26 Accordingly, if the conviction that the deceased had his habitual residence in Germany at the time of his death within the meaning of Art. 4 of the European Succession Regulation is not sufficiently shaken, the jurisdiction for issuing the certificate of inheritance is based on § 343 Para. 2 FamFG. The objections raised by the parties re 1 to 3 in this respect are not valid. This applies irrespective of the question of whether the cancellation of a certificate of inheritance as incorrect due to a lack of local jurisdiction of the issuing court can be considered at all (see above). The testator undoubtedly had his last actual habitual residence in the district of the Local Court of Duisburg before his move to Spain in 2015; a habitual residence in the flat rented after his departure in Dü. ..., i.e. in the district of the Local Court of Düsseldorf, after his departure. As already correctly stated by the KG (FGPrax 2016, 181 f.), the fact that, on the one hand, in Section 343 (2) FamFG, the jurisdiction of the court of the last habitual residence in Germany is based precisely on the fact that the deceased did not (or no longer) have a habitual residence in Germany, but, on the other hand, it is to be assumed that the deceased had a habitual residence in Germany within the meaning of Art. 4 of the Regulation on Succession and Inheritance (EuErbVO), is only an apparent contradiction. Art. 4 EuERbVO only regulates the international jurisdiction of the courts of the member state in which the deceased had his last habitual residence; local jurisdiction is not regulated, not even indirectly. Rather, the regulation of local jurisdiction remains reserved to national law, cf. also Art. 2 EuERbVO, and is regulated in Germany in Section 343 FamFG (KG, loc. cit.; MüKoFamFG/Rauscher, 3rd ed. 2019, Art. 4 EuErbVO para. 6).

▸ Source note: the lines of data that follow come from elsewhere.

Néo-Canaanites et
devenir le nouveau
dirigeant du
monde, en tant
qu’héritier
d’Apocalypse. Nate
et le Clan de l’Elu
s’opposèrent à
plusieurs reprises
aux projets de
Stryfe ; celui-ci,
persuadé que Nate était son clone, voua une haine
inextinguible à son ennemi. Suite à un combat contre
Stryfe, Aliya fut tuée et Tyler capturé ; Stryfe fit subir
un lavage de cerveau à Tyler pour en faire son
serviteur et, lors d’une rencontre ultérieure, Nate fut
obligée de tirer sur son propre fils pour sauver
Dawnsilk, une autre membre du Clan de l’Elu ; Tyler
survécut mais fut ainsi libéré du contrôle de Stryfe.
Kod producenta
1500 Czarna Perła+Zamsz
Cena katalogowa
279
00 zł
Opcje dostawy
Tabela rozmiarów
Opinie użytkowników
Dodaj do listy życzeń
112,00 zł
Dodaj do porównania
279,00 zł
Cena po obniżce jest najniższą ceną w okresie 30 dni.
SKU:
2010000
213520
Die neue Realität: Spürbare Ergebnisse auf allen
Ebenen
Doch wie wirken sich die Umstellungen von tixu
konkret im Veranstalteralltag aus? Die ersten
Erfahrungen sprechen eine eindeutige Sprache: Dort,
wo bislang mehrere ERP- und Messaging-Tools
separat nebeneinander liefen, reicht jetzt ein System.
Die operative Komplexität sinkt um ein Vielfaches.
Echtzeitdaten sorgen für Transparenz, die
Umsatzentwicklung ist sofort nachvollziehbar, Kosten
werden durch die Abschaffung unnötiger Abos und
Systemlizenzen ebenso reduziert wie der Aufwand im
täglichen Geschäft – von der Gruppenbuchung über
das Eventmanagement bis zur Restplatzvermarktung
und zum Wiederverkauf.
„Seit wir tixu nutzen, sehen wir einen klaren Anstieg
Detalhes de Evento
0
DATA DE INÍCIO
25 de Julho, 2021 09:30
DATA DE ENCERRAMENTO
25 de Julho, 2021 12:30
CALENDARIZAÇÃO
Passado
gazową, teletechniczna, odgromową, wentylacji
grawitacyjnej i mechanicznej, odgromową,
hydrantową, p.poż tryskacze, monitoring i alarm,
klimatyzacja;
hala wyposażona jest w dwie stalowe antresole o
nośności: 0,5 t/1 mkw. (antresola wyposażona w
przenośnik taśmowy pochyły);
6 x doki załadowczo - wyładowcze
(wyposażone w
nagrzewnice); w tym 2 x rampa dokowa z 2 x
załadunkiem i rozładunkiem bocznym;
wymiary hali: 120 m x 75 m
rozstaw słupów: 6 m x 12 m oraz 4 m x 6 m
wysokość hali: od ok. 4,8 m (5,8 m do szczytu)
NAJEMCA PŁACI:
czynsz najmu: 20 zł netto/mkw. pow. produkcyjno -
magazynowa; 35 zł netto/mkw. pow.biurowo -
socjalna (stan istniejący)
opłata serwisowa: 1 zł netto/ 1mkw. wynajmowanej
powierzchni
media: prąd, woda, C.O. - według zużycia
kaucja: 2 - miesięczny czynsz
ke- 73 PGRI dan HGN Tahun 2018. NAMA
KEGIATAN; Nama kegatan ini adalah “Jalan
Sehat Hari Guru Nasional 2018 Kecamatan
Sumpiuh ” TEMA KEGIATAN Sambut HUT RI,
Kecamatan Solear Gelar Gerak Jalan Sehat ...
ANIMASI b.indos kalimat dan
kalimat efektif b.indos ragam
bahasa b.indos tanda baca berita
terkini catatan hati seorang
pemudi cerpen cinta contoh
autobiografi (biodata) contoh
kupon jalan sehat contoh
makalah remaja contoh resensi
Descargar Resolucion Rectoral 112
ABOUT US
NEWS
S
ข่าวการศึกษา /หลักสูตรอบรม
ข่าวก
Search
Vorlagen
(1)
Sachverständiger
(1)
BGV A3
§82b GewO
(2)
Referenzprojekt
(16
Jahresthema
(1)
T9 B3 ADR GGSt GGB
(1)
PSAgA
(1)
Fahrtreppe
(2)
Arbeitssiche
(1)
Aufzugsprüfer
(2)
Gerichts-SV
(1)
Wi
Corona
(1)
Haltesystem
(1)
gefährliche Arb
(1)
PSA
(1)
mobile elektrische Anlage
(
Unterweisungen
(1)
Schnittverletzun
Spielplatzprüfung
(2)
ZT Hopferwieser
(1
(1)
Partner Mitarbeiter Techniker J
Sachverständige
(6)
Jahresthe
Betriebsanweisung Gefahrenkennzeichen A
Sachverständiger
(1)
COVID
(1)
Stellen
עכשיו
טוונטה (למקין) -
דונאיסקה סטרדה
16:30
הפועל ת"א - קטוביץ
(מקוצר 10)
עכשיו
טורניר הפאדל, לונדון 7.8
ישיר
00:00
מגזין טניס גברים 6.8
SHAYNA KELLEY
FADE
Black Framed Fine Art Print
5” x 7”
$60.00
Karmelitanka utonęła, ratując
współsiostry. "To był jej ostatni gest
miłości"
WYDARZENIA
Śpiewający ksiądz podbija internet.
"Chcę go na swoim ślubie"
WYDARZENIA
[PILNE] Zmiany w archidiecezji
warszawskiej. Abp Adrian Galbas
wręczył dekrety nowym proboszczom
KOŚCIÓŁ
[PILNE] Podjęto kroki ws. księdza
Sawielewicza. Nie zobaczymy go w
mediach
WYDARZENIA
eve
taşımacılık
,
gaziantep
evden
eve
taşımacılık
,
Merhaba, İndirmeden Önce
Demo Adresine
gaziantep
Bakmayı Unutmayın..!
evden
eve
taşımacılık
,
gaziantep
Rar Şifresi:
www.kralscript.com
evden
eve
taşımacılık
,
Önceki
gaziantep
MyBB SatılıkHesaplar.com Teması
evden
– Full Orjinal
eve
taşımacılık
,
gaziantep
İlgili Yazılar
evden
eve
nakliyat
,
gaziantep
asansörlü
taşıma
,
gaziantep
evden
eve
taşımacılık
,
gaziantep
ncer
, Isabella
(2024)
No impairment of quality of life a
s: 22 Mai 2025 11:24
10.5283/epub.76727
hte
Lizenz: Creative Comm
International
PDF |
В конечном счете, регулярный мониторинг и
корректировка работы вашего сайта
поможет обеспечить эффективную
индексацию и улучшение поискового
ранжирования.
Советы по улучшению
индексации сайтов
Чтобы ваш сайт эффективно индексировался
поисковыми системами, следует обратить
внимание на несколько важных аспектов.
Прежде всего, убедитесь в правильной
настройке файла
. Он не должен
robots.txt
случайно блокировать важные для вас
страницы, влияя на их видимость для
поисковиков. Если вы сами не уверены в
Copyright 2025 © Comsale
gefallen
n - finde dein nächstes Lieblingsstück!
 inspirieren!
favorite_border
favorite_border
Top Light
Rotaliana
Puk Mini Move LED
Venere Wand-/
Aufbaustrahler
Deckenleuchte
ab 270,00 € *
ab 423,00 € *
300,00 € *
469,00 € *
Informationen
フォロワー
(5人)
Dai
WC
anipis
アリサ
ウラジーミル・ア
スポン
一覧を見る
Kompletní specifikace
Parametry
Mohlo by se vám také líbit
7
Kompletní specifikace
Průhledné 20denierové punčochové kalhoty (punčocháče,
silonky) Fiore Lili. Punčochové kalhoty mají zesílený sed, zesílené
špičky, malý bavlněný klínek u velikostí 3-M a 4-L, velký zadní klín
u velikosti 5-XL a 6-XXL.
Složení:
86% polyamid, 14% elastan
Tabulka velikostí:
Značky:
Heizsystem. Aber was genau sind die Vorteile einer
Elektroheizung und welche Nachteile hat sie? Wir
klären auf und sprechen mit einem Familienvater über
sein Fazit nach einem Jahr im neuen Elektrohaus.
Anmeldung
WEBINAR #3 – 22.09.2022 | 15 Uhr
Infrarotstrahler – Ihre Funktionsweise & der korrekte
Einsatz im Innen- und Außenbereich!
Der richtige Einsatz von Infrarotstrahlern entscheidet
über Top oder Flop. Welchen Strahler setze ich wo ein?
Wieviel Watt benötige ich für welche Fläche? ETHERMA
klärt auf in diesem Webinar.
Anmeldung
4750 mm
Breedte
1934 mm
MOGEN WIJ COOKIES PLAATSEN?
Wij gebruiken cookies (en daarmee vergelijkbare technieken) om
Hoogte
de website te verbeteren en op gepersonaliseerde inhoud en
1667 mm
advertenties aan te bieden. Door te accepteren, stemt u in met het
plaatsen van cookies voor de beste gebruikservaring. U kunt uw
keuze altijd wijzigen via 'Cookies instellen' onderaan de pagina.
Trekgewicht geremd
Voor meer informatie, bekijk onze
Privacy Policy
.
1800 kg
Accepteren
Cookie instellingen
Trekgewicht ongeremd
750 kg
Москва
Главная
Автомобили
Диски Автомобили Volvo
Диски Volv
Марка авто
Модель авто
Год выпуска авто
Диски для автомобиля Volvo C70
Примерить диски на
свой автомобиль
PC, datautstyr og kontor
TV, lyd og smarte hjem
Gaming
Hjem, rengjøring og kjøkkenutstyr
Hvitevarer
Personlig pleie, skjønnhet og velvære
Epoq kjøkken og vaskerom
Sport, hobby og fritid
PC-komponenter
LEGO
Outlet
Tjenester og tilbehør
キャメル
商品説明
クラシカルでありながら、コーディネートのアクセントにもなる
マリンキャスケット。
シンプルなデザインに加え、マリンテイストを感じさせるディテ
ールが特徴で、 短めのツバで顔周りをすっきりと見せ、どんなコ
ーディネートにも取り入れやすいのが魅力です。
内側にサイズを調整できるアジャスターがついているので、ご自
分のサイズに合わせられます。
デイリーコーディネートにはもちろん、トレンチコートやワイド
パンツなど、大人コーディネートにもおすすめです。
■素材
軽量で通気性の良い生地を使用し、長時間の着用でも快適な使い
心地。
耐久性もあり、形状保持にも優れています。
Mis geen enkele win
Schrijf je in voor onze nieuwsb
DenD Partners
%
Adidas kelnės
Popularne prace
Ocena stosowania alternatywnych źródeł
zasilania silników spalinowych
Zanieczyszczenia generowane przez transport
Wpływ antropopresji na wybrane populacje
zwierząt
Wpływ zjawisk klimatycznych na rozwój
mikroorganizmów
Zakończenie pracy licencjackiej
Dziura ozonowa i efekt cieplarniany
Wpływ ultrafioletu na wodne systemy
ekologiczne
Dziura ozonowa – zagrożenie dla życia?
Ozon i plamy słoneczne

27 Finally, it can be left open whether the proceedings of the probate court prior to issuing the certificate of inheritance of 13 December 2017 are objectionable, as a separate hearing of the parties 1 to 3 on the application for a certificate of inheritance submitted by party 4 on 13 December 2017 was not held. A possible violation of the requirement of a fair hearing, Art. 103 Para. 1 GG, and of the obligation arising from Section 26 FamFG to clarify and investigate the facts of the case ex officio, which may also require the parties to the proceedings to be heard in accordance with Section 34 FamFG (see Keidel/Sternal, FamFG, loc. cit, § Section 26 para. 16 et seq. and para. 38), has in any case been remedied, as the parties 1 to 3 have made comprehensive submissions in the proceedings on the revocation of the certificate of inheritance, both in factual and legal terms, and their submissions have already been analysed in detail by the probate court. However, if any procedural error has been remedied, the revocation of the certificate of inheritance dated 13 December 2017 due to an inaccuracy for serious procedural reasons (see above) is in no way justified.
28 It is not apparent that the certificate of inheritance issued on 13 December 2017 in accordance with German inheritance law is incorrect in terms of substantive law (see Art. 21 para. 1 EU Succession Regulation, Sections 1925 para. 1 and 3, 1931 para. 1 and 3, 1371 BGB) and is also not asserted by the parties 1 to 3.